● **WHAT TO PRODUCE**
Copy out and return the lines from the one holding "black plush toy [683,408,725,447]" to the end of the listing below, both included, omitting the pictures.

● **EXTRACTED MATERIAL**

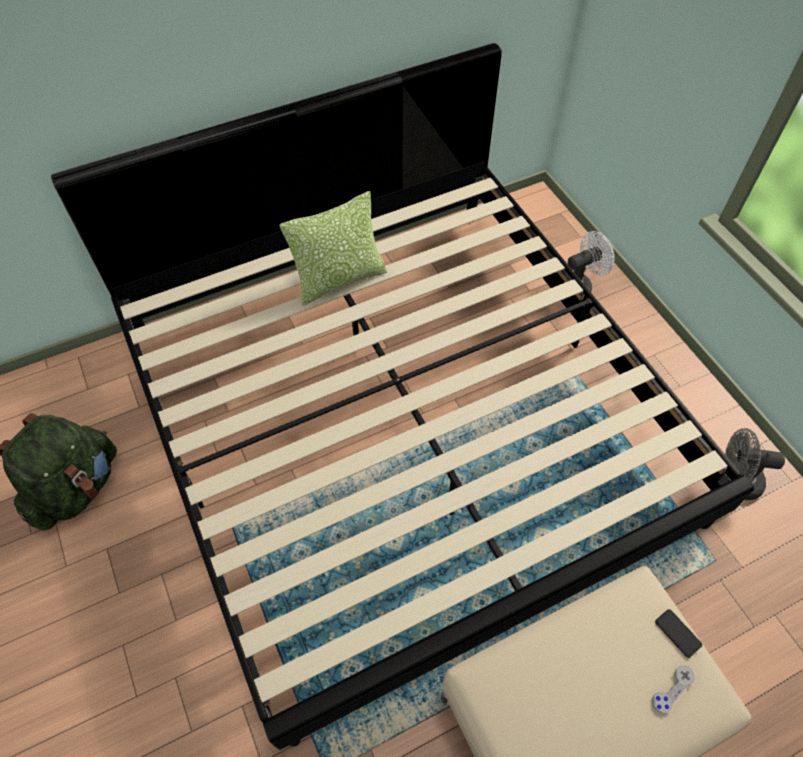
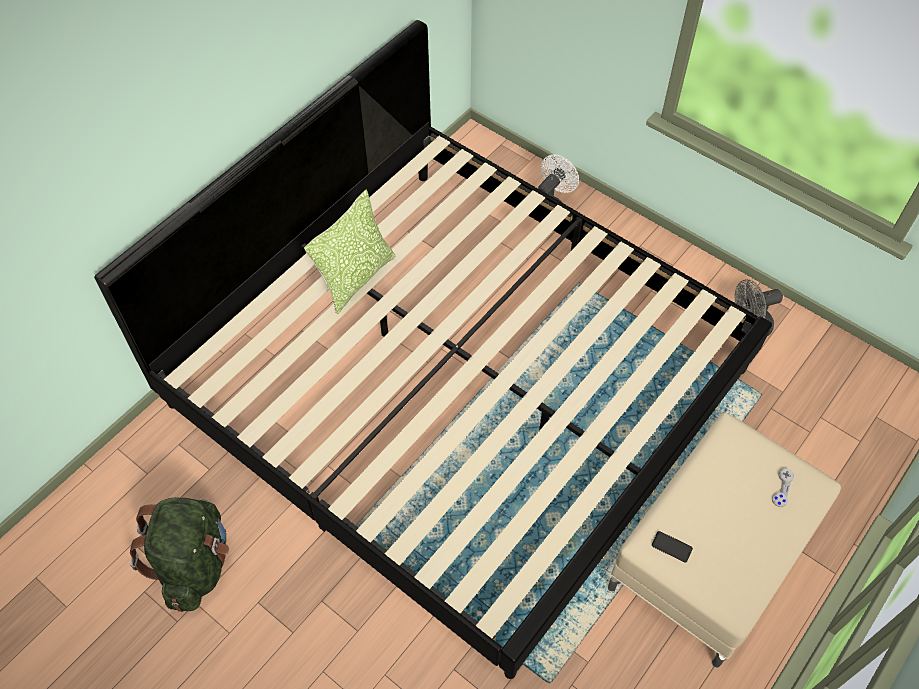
camera: 25 degrees left, 0 degrees up
phone [655,609,702,658] -> phone moved to [652,531,693,562]

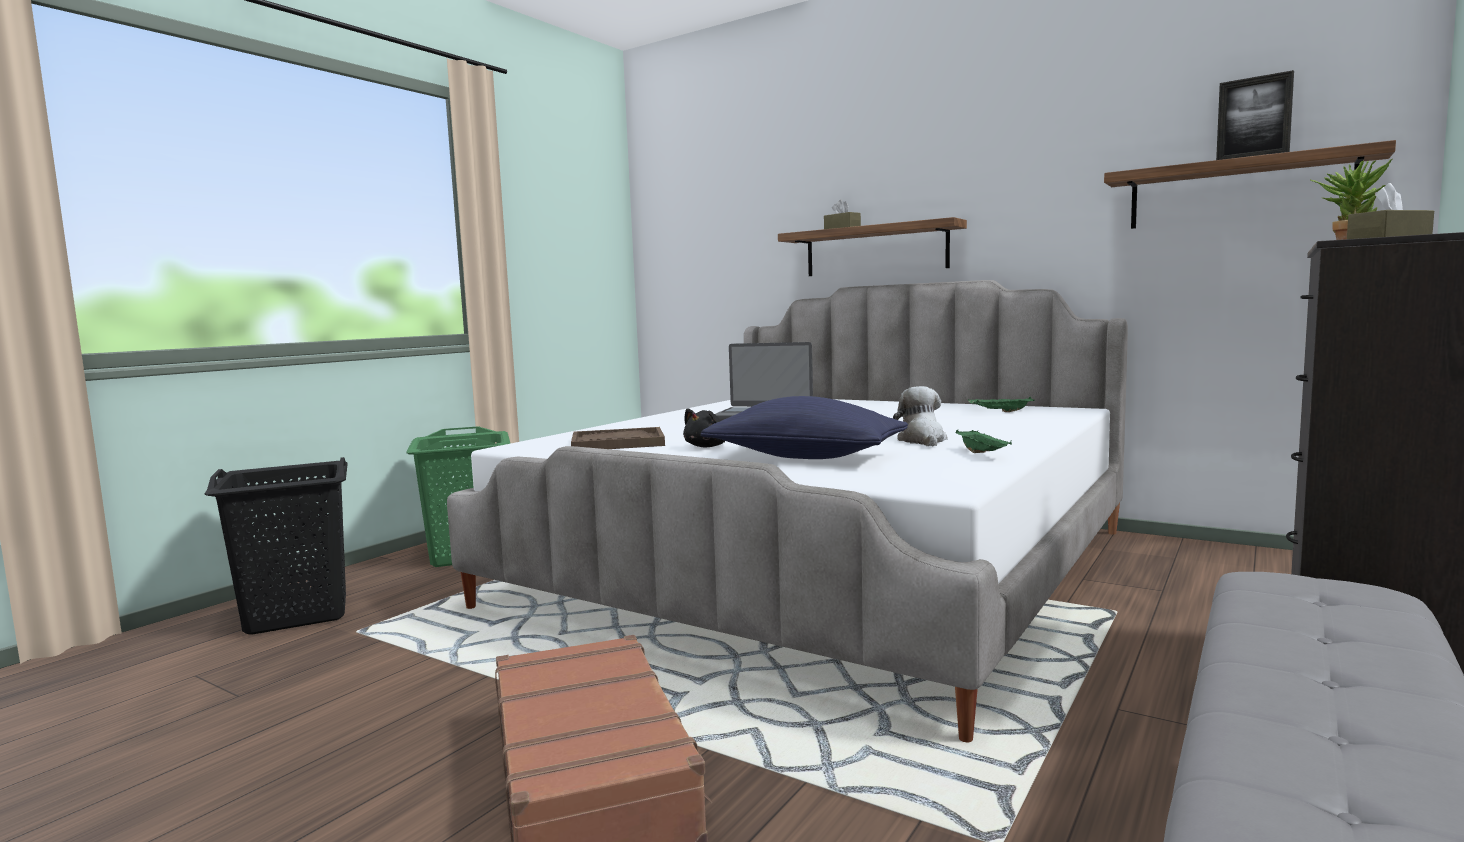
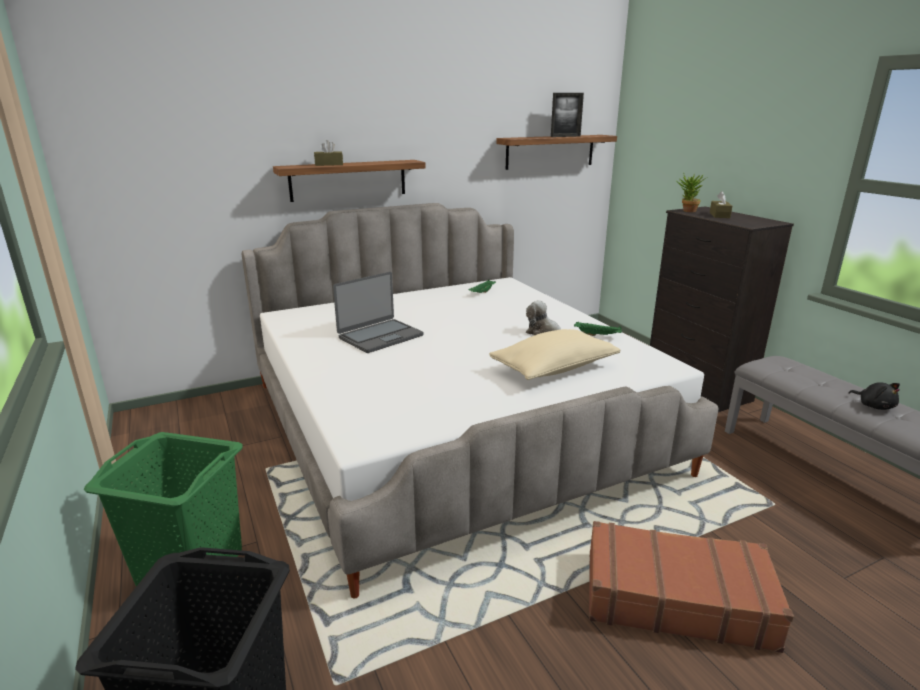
camera: 60 degrees left, 15 degrees up
brown tray [571,427,665,449] -> none
black plush toy [683,408,725,447] -> black plush toy moved to [849,382,900,410]
blue pillow [701,396,908,459] -> beige pillow [489,329,620,380]

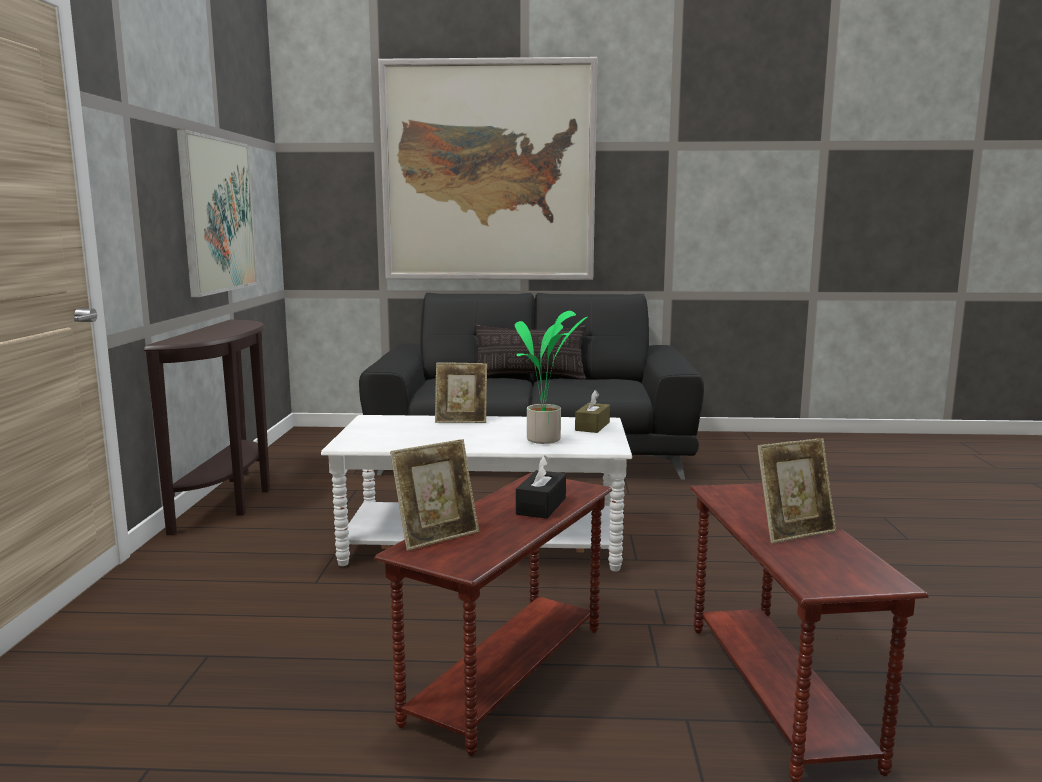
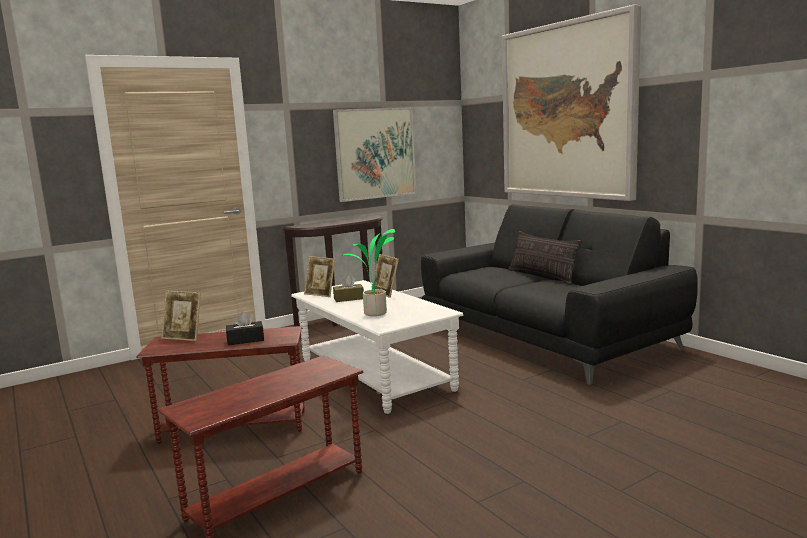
camera: 55 degrees right, 0 degrees up
brown tissue box [575,390,610,433] -> brown tissue box moved to [333,275,364,302]
picture frame [757,438,837,544] -> picture frame moved to [304,256,335,297]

● **SOLVED EXERCISE**
black plush toy [683,408,725,447] -> black plush toy moved to [849,382,900,410]
blue pillow [701,396,908,459] -> beige pillow [489,329,620,380]

camera: 55 degrees right, 0 degrees up
brown tissue box [575,390,610,433] -> brown tissue box moved to [333,275,364,302]
picture frame [757,438,837,544] -> picture frame moved to [304,256,335,297]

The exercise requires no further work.